Suicidal thinking (or recurrent thoughts of death) is one of the symptoms of depression. One study of depressed teens found that 10% attempted suicide over the course of the study--and all of them were receiving treatment. Some other symptoms of depression:
- Depressed mood, including feeling sad or empty. And this isn't just occasionally--it's most of the time. In children and adolescents, it might look different--more irritability than sadness. Keep that in mind, both in real life, and if you're writing a depressed YA character.
- Diminished interest or pleasure in daily activities.
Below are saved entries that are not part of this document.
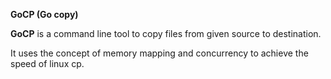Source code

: **GoCP (Go copy)**

**GoCP** is a command line tool to copy files from given source to destination.

It uses the concept of memory mapping and concurrency to achieve the speed of linux cp.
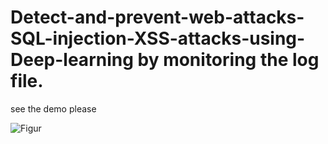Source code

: # Detect-and-prevent-web-attacks-SQL-injection-XSS-attacks-using-Deep-learning by monitoring the log file.
see the demo please

![Figur](https://user-images.githubusercontent.com/54780924/127995928-b49b7be3-a815-4ad0-8de1-6fb27850146c.jpg)

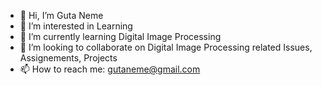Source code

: - 👋 Hi, I’m Guta Neme
- 👀 I’m interested in Learning
- 🌱 I’m currently learning Digital Image Processing
- 💞️ I’m looking to collaborate on Digital Image Processing related Issues, Assignements, Projects
- 📫 How to reach me: gutaneme@gmail.com

<!---
Guta19/Guta19 is a ✨ special ✨ repository because its `README.md` (this file) appears on your GitHub profile.
You can click the Preview link to take a look at your changes.
--->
And again--this is almost ALL activities, nearly EVERY DAY.
- Loss of energy
- Sleep problems (either trouble sleeping or sleeping too much) and weight loss
- Feelings of worthlessness
- Reduced ability to concentrate or make decisions
Now, Caitlin herself shows some of the symptoms listed above over the course of the story, so is she depressed? Well, no. And here's why: there's another condition that better explains her symptoms. It's called Bereavement. In other words, she's grieving, pure and simple.
Anyone looking for the latest information on treating depression in adolescents can look here. Research is ongoing, but what we know right now is that combination treatment--BOTH medication AND psychotherapy--is most effective. More effective than meds or therapy alone. We also know that long-term maintenance treatment is crucial for teens because they are very vulnerable to relapse.
There's no real mystery about what killed Ingrid. It's one of the things I love about this book. Ms. LaCour has written a story where there's no particular person or event to blame. No villain. No bullying. No trauma. Ingrid died of her illness. Although many survive and conquer depression, sometimes this disease is fatal.
What renders Hold Still beautiful is that simplicity: it is riveting and heartrending and uplifting, but it's not painted up or overdramatized or convenient. And it's not about depression. It's about what it's like to lose a friend, someone you love, and to rebuild your life--and your identity--without that person. It's real life, heightened by the writing and the voice, the attention to detail, the idiosyncratic subtleties, the quiet, brutal tragedy of Ingrid's death, and the strength of Caitlin's love and loyalty to Ingrid and her memory.